DATA SECTION »
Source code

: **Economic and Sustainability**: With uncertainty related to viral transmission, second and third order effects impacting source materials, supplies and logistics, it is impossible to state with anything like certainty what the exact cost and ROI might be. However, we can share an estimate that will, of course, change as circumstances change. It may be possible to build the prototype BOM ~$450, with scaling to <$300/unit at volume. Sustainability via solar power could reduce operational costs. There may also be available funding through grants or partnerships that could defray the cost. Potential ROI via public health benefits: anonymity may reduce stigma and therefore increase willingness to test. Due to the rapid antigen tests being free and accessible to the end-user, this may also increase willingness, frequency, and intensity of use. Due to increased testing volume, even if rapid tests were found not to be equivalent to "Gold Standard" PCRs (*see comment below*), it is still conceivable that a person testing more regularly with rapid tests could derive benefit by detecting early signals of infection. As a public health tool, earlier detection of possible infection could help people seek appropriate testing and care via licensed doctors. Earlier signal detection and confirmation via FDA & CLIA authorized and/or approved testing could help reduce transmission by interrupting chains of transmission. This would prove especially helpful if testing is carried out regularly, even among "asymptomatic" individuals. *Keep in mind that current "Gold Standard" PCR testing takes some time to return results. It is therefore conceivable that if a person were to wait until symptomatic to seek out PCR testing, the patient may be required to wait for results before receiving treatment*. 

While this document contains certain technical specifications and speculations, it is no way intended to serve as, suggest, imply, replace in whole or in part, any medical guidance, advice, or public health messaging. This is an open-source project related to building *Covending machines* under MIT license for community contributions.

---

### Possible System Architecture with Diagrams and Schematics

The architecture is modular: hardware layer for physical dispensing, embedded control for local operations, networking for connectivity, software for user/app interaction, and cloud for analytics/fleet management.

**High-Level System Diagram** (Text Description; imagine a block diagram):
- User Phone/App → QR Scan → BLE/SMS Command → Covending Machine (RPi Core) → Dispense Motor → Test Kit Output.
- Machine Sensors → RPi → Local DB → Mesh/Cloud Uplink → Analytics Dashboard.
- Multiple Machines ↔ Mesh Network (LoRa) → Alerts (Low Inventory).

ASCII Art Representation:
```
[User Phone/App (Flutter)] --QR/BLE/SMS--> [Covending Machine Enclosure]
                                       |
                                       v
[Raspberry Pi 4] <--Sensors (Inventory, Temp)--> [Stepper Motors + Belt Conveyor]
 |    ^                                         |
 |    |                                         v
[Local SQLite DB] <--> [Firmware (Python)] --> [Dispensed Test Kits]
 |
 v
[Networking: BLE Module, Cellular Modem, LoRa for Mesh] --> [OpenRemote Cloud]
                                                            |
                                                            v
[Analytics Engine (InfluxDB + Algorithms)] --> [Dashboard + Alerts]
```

ABOUT THIS TASK » Repeat exactly, and only, the lines of the records above, starting with the line that contains "System Diagram** (Text" and ending with the final line, both included.

EXERCISE ANSWER »
**High-Level System Diagram** (Text Description; imagine a block diagram):
- User Phone/App → QR Scan → BLE/SMS Command → Covending Machine (RPi Core) → Dispense Motor → Test Kit Output.
- Machine Sensors → RPi → Local DB → Mesh/Cloud Uplink → Analytics Dashboard.
- Multiple Machines ↔ Mesh Network (LoRa) → Alerts (Low Inventory).

ASCII Art Representation:
```
[User Phone/App (Flutter)] --QR/BLE/SMS--> [Covending Machine Enclosure]
                                       |
                                       v
[Raspberry Pi 4] <--Sensors (Inventory, Temp)--> [Stepper Motors + Belt Conveyor]
 |    ^                                         |
 |    |                                         v
[Local SQLite DB] <--> [Firmware (Python)] --> [Dispensed Test Kits]
 |
 v
[Networking: BLE Module, Cellular Modem, LoRa for Mesh] --> [OpenRemote Cloud]
                                                            |
                                                            v
[Analytics Engine (InfluxDB + Algorithms)] --> [Dashboard + Alerts]
```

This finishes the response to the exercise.